変なコントを繰り広げている場合ではないことは確かだ。隣の渚たちに声を掛けようとすると…。


夢が屈伸してた。続いて伸脚。手首足首を回して首をコキコキ。


「けー君、準備はいい?」

「何やってるの、夢?」

「もちろん熊と戦うの。」

何言ってるのさ夢!いくら当時の力が引き出せても、熊に叶いっこないでしょ!大きいんだよ!片目潰れてていかにも的なオーラ出してるんだよ!ファンタジーで言えば人語喋れる中ボスくらいはあるって!

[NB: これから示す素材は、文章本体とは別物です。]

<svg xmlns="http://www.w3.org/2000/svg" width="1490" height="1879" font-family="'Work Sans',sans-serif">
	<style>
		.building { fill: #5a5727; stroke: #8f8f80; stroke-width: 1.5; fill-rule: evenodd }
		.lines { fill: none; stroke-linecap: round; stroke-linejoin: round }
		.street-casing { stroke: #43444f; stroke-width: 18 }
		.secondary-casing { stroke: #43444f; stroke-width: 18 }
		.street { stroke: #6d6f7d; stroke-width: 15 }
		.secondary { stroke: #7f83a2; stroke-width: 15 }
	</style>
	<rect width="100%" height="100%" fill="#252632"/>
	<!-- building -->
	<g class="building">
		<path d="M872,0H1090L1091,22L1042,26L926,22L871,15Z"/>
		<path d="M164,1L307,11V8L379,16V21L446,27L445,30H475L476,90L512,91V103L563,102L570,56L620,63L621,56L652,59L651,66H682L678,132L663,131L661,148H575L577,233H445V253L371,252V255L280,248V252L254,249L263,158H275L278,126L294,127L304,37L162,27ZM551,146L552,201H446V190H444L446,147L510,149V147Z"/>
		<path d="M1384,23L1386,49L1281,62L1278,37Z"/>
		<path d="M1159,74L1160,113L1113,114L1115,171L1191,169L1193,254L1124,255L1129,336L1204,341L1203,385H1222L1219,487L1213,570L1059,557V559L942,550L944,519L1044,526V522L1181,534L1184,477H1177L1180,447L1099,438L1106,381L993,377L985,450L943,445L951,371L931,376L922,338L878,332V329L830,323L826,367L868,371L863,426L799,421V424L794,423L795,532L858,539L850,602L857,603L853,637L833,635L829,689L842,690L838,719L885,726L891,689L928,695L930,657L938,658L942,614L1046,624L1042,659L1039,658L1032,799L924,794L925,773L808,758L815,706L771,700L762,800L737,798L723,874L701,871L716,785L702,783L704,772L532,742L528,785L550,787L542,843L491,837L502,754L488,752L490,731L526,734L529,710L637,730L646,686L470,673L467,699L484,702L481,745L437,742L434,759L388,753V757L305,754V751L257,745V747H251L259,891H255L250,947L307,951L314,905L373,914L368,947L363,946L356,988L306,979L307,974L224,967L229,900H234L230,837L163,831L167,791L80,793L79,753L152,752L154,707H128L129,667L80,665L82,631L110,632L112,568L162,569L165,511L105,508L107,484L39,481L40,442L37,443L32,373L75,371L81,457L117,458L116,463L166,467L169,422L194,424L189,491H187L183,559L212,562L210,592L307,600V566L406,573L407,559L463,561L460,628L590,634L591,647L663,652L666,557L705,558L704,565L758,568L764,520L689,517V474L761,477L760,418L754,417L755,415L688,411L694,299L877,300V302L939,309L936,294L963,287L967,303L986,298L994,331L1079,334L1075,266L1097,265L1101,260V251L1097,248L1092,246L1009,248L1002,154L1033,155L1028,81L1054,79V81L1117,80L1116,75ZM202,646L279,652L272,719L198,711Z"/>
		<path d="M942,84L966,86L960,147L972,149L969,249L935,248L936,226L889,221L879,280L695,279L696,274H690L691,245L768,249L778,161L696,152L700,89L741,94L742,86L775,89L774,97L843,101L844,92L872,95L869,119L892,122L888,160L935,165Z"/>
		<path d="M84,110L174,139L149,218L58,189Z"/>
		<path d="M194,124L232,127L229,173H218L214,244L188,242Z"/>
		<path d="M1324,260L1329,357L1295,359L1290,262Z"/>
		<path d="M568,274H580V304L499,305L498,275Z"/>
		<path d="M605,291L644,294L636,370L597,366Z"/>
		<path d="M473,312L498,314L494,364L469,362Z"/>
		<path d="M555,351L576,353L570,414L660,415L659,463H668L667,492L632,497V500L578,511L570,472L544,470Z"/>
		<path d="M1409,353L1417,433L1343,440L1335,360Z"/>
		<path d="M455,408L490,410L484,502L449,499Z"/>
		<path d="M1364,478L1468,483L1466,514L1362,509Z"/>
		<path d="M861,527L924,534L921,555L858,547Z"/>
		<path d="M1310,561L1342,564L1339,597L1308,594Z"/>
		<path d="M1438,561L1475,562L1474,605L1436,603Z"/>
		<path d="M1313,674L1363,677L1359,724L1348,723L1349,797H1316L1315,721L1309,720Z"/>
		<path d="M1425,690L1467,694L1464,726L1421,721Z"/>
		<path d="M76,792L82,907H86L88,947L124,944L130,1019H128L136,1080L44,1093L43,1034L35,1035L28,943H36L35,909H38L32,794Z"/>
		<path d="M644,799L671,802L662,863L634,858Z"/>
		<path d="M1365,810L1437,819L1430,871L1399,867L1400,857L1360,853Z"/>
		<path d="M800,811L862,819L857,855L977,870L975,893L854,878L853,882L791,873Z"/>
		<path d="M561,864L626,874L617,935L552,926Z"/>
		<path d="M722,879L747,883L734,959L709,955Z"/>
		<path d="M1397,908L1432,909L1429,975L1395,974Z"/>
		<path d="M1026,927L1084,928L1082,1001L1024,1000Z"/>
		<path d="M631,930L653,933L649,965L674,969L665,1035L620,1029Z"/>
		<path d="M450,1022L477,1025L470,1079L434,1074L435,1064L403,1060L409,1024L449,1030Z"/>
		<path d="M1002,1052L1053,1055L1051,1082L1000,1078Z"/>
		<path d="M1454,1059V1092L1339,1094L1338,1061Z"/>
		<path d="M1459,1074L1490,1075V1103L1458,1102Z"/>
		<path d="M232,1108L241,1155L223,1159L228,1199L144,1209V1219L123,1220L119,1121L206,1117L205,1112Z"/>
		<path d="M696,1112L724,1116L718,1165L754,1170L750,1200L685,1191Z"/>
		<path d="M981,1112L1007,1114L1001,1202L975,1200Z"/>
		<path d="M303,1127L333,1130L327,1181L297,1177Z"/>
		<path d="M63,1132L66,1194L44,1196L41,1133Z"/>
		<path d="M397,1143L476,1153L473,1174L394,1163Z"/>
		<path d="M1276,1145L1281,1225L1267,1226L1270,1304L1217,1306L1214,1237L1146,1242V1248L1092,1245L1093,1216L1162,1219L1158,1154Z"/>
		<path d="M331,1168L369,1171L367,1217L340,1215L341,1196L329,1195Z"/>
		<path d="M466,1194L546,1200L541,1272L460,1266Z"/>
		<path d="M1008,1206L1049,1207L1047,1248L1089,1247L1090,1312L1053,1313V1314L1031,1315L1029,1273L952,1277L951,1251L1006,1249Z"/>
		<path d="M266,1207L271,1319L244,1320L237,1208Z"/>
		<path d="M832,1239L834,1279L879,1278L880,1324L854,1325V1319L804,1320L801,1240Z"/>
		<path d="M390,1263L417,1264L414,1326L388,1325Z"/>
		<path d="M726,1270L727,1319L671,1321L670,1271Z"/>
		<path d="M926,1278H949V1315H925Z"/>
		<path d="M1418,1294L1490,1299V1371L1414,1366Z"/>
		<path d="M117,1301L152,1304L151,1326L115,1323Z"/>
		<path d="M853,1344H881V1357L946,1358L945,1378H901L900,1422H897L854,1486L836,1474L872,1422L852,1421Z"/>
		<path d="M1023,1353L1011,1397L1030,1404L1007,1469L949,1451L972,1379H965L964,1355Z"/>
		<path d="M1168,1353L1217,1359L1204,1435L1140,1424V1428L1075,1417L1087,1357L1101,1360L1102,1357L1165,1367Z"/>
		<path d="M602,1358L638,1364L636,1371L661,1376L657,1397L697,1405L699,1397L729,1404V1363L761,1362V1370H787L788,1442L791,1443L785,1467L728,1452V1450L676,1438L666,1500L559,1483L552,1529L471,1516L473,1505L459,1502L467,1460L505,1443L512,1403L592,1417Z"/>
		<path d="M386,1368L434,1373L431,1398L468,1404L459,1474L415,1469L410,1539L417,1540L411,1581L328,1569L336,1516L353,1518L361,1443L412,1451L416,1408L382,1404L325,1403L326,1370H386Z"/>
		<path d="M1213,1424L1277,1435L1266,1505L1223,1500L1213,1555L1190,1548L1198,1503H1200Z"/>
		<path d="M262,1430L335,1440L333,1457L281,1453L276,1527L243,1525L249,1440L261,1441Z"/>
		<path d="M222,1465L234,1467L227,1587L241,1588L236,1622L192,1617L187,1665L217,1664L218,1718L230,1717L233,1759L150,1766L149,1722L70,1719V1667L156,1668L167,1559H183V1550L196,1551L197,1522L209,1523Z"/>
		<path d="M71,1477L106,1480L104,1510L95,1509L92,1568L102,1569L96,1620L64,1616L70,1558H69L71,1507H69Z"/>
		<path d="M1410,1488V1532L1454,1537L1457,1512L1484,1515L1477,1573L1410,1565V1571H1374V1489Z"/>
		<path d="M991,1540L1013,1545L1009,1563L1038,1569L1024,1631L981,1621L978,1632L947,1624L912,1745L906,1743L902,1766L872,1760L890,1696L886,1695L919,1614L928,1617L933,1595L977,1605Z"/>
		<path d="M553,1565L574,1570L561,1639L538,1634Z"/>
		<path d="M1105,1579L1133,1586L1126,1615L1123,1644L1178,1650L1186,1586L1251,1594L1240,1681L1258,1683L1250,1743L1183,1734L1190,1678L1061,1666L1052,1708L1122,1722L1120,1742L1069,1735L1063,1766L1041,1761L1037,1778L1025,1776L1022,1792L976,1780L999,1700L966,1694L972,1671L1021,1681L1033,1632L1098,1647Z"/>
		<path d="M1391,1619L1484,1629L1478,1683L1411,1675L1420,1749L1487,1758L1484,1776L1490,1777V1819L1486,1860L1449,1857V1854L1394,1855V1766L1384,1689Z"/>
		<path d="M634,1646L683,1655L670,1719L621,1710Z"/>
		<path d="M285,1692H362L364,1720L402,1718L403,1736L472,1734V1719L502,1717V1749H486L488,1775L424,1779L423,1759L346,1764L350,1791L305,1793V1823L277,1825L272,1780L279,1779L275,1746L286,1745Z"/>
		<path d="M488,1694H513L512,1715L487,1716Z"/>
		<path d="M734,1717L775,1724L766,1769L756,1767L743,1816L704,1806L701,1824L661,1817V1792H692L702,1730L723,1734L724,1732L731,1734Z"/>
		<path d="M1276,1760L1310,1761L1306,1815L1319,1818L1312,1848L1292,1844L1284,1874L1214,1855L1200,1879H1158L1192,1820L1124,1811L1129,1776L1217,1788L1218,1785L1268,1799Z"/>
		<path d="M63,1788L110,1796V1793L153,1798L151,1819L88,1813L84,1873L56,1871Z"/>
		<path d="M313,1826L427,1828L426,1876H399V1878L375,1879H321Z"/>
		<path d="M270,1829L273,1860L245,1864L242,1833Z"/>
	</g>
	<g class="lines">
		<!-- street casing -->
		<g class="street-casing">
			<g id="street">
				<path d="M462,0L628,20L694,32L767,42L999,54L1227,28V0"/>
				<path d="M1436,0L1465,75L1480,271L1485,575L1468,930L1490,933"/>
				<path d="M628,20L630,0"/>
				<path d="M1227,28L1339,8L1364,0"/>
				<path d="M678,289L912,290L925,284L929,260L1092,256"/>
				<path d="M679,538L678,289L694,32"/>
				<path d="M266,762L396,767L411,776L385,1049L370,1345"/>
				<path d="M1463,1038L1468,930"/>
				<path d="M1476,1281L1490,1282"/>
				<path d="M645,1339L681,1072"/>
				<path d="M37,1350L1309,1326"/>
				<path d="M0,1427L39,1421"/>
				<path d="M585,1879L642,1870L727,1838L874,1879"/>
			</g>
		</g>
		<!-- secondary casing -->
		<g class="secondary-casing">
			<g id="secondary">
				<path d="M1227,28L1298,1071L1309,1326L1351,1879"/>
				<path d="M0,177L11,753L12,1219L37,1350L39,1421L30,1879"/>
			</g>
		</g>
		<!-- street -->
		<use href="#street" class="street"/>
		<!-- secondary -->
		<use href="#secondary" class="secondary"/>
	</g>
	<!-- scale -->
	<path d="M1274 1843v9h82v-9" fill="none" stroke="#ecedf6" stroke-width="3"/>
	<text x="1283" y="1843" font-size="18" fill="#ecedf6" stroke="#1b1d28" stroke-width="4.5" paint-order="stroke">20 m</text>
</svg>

「夢、今は戦わないよ。逃げよう。ほら、あの人たちが何とかするって。」

そこにいたのは、エンジンを煩く空ぶかしする北川高校の不良たち。どうやら女子は後ろに回して、男子が前に出ているらしい。それぞれがバイクに跨ったり、釘バット持ったり…。かなりイタイ風貌だけど、戦力にはなると思う。先頭に立つのは、蛇慰案戸君。腕組みしてたっていた。う~ん、こう見ると威圧感あるなぁ。だてに不良やってるわけじゃない。


「イノシシの肉は牡丹。ボタンの掛け間違いにはご注意を。ヤクミンの敵だ。全員突撃!」

何時もながらの豆知識。玄武君のギャグより笑える。…先生の敵?あ!良く見たら熊が加えてる赤い布切れ…。北川の先生の赤ジャージ!!本当に食われたんだ…。


と、まぁ、北川高校の不良チームが掛かっていった。





結果?惨敗だよ。足を踏み鳴らして地響き立てれば不良が倒れるし、鋭い爪はバイクを粉々にした。けが人はいないみたいだけど、あの血気盛んな不良は熊に恐れおののいてしまって動かない。あ~あ。


だけど、たった一人だけ戦い続ける不良がいた。…蛇慰案戸・馬鹿。今は熊と組み合っている。いくら身長が2m以上ある蛇慰案戸君でも、熊はその倍くらい大きい。質量さだって半端ないはずだ。この戦い、不利にも程がある。僕の経験から言わせてもらえば、蛇慰案戸君は力で押し切るタイプ。いかにも不良らしい。だけど、その力の上を行く熊には勝てる見込みが少ない。だから、夢でも駄目だ。しょうがないか…


「夢、皆を宜しく。翔太も動かないように見張ってて。…少々危ないから」

きっと最後の言葉の口調は荒いものだったと思う。渚の眼を見ればわかる。怯えた目だ。翔太でさえも僕が何時もの僕でないことに気が付いている。僕は、夢が先程していたストレッチを始めた。よし、完璧。北川があそこにいるなら…


「準備は出来たかい、相棒。」

「調度呼びにいこうと思ってたよ。遥。」

隣に立っている白虎遥に答える。彼女も準備万端らしい。久々に血を見る事になるね…。


「今日限りのコンビ復活って事かな?」

「慶斗の腕が鈍っていないことを祈ってるよ。」

「フフフッ、神速を舐めないでよね。“神技”。」

「あの頃を思い出すよ。」

僕らは熊の前に出た。そろそろ蛇慰案戸君はピンチ状態。僕は動体視力以上の速さで蛇慰案戸君を救出した。救出、と言っても襟首掴んで熊を蹴ってその反動で無理矢理蛇慰安戸君を引きずり出しただけだけど。さぁて、これからが本番だからね。